O Sindicato das Empresas de Transporte de Cargas e Logística de Minas Gerais (Setcemg) lança, ainda em janeiro, a Campanha "Frete Justo" voltada para a capacitação das empresas do setor em relação ao cálculo correto de preços, adoção de práticas justas e técnicas de negociação. Com início previsto em fevereiro, a ação conta com treinamentos e cursos, feitos em parceria com a Fundação Adolpho Bósio de Educação no Transporte (Fabet) e Fundação Dom Cabral (FDC), e ministrados na sede do Setcemg, em Belo Horizonte.

O presidente do Setcemg, Antonio Luis da Silva Junior, relata preocupação com a situação operacional das empresas do setor de transportes. Segundo ele, muitas enfrentam desafios significativos ao operar com fretes abaixo do custo, além de lidar com a intensa pressão imposta pelos embarcadores, o que compromete a sustentabilidade das operações e a saúde financeira do setor. Para ele, a situação já foi considerada difícil no passado, mas em 2024 os desafios aumentaram.

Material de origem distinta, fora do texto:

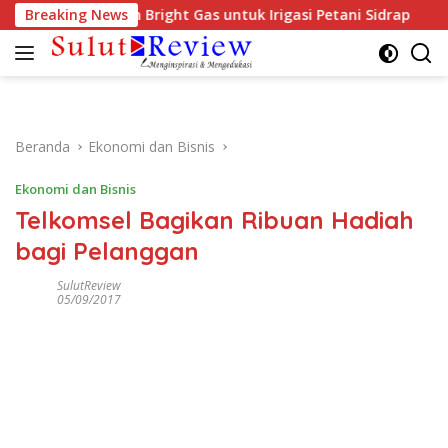
Langsung
g Penggunaan Bright Gas untuk Irigasi Petani Sidrap
Breaking News
K
ke
konten
Beranda
Ekonomi dan Bisnis
Ekonomi dan Bisnis
Telkomsel Bagikan Ribuan Hadiah
bagi Pelanggan
SulutReview
05/09/2017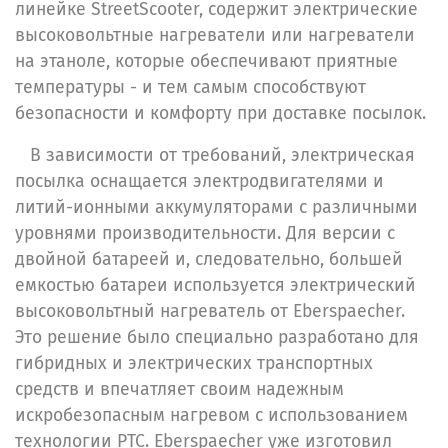
линейке StreetScooter, содержит электрические
высоковольтные нагреватели или нагреватели
на этаноле, которые обеспечивают приятные
температуры - и тем самым способствуют
безопасности и комфорту при доставке посылок.
В зависимости от требований, электрическая
посылка оснащается электродвигателями и
литий-ионными аккумуляторами с различными
уровнями производительности. Для версии с
двойной батареей и, следовательно, большей
емкостью батареи используется электрический
высоковольтный нагреватель от Eberspaecher.
Это решение было специально разработано для
гибридных и электрических транспортных
средств и впечатляет своим надежным
искробезопасным нагревом с использованием
технологии PTC. Eberspaecher уже изготовил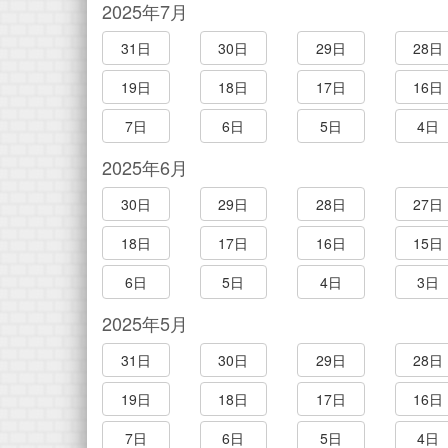
2025年7月
31日
30日
29日
28日
19日
18日
17日
16日
7日
6日
5日
4日
2025年6月
30日
29日
28日
27日
18日
17日
16日
15日
6日
5日
4日
3日
2025年5月
31日
30日
29日
28日
19日
18日
17日
16日
7日
6日
5日
4日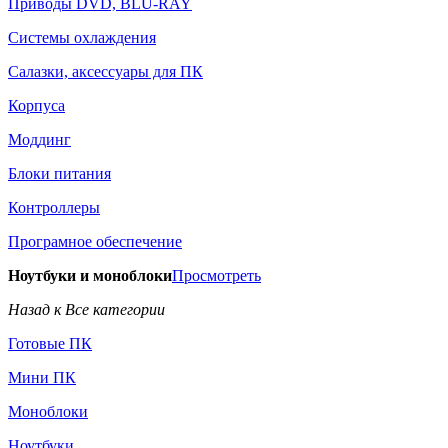
Приводы DVD, BLU-RAY
Системы охлаждения
Салазки, аксессуары для ПК
Корпуса
Моддинг
Блоки питания
Контроллеры
Програмное обеспечение
Ноутбуки и моноблоки
Просмотреть
Назад к Все категории
Готовые ПК
Мини ПК
Моноблоки
Ноутбуки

De acordo com o dirigente, entre os problemas previstos para 2025 estão a reoneração da folha de pagamento, as condições de trabalho impostas pela decisão do Supremo Tribunal Federal (STF), que declarou inconstitucionais diversos pontos da Lei do Motorista. Isso afetou diretamente os custos e, principalmente, a produtividade, além de criar insegurança jurídica e descontentamento dos motoristas, e que resultará, certamente, em maior número de ações trabalhistas.

“Clientes e embarcadores estão ultrapassando o limite legal das cinco horas nas operações de carga e descarga, e não estão pagando as estadias previstas em lei. Muitos transportadores não exercem seu direito, cedendo às pressões e acabam aceitando condições muito abaixo do determinado pela legislação. Lembrando que o impacto vai além do financeiro, afetando a produtividade de seus equipamentos e aumentando diretamente seus custos”, salienta.

“Nós queremos que elas entendam que sua sobrevivência e saúde financeira dependem de ações imediatas e com a exigência do cumprimento das leis”, afirma.

Acolhimento ao motorista

Outro ponto de destaque da campanha é a questão do acolhimento ao motorista, aspecto que também tem gerado muitas reclamações no setor.

“A maioria dos embarcadores não oferece estruturas adequadas para os motoristas, como banheiros ou locais para refeições, o que reflete diretamente nas condições do ambiente de trabalho, assim como tratamento mais digno e respeitoso”, acrescenta.